应用程序之间数据转换的最佳实践是什么
我想知道这对于 stackoverflow 来说是否是一个过于主观的问题,但无论如何我都会尝试一下。
应用程序之间的数据迁移是否有通用/最佳实践?假设我有用 Java/J2EE 编写的应用程序 A 并连接到 PostgreSQL 数据库,以及用 Ruby/Rails 编写的应用程序 B 并连接到 MySQL 数据库。
我想将我的数据从应用程序A迁移到应用程序B,A的表结构和数据模型与B完全不同。所以我想从A中提取信息,更改其结构并将其插入到B中。
另外我还有现有的应用程序 B 中的信息与应用程序 A 中的信息相关,例如基于两个应用程序中常见的 ID
我尝试编写一些花哨的 sql 脚本,但进展缓慢。
上次我遇到这样的项目时,我只是编写了大量代码来处理迁移。我想知道这可能有最佳实践吗?我认为这是开发人员经常做的工作。也许有可用的工具或框架?
I wonder if this might be a too subjective question for stackoverflow but ill give it a go anyway.
Is there a common/best practice for data migration between applications? Lets say I have Application A written in Java/J2EE and connected to a PostgreSQL database and Application B written in Ruby/Rails and connected to a MySQL database.
I want to migrate my data from Application A to Application B, the table structure and thus the datamodel of A is completely different from B. So I want to extract information from A, change its structure and insert it into B.
Also I have existing information in application B which has a relation with information from application A, based for example on a ID common in both applications
I tried writing a few fancy sql scripts but that goes nowhere fast.

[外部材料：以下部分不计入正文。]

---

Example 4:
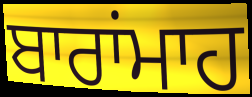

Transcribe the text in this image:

ਬਾਰਾਂਮਾਹ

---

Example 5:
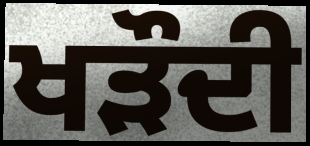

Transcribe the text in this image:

ਖੜੌਦੀ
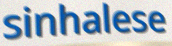
sinhalese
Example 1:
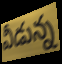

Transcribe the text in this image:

వీడున్న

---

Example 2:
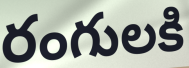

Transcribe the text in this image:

రంగులకి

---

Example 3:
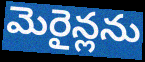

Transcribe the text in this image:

మెరైన్లను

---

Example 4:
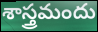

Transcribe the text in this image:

శాస్త్రమందు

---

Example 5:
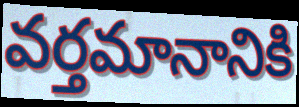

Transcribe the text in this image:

వర్తమానానికి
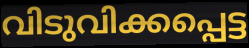
വിടുവിക്കപ്പെട്ട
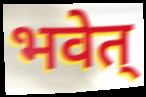
भवेत्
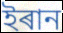
ইৰান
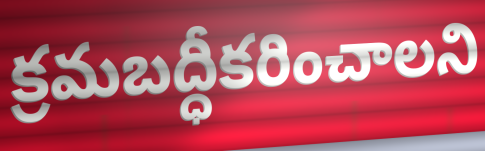
క్రమబద్ధీకరించాలని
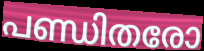
പണ്ഡിതരോ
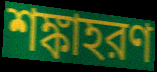
শঙ্কাহরণ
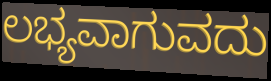
ಲಭ್ಯವಾಗುವದು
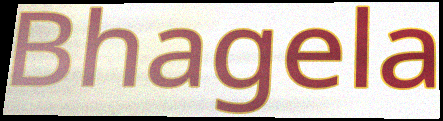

The last time I faced a project like this I just wrote big chuck of code to handle the migration. Is there maybe a best practice for this I wonder? I reckon this is a job done quite often by developers. Maybe there are tools or frameworks available?
如果你对这篇内容有疑问,欢迎到本站社区发帖提问 参与讨论,获取更多帮助,或者扫码二维码加入 Web 技术交流群。
绑定邮箱获取回复消息
由于您还没有绑定你的真实邮箱,如果其他用户或者作者回复了您的评论,将不能在第一时间通知您!
发布评论
评论(2)
可能不是单一的最佳实践,但一旦您选择了一种方法,就会出现一系列最佳实践。
一种策略是将目标平台中的数据引入相同(或非常接近)的模型,然后在目标平台内进行转换。
例如,如果目标是 SQL Server,我将在目标服务器上创建另一个数据库,并使用从表到表的直接数据副本(数据类型是您要注意的主要内容),并简单地使用针对 database2.user 的查询。 table_names 以填充目标数据模型。
这消除了您可能使用的任何 ETL 工具中的异构源/目标问题,并允许您在数据库2上创建一些可能最适合您的转换的附加索引。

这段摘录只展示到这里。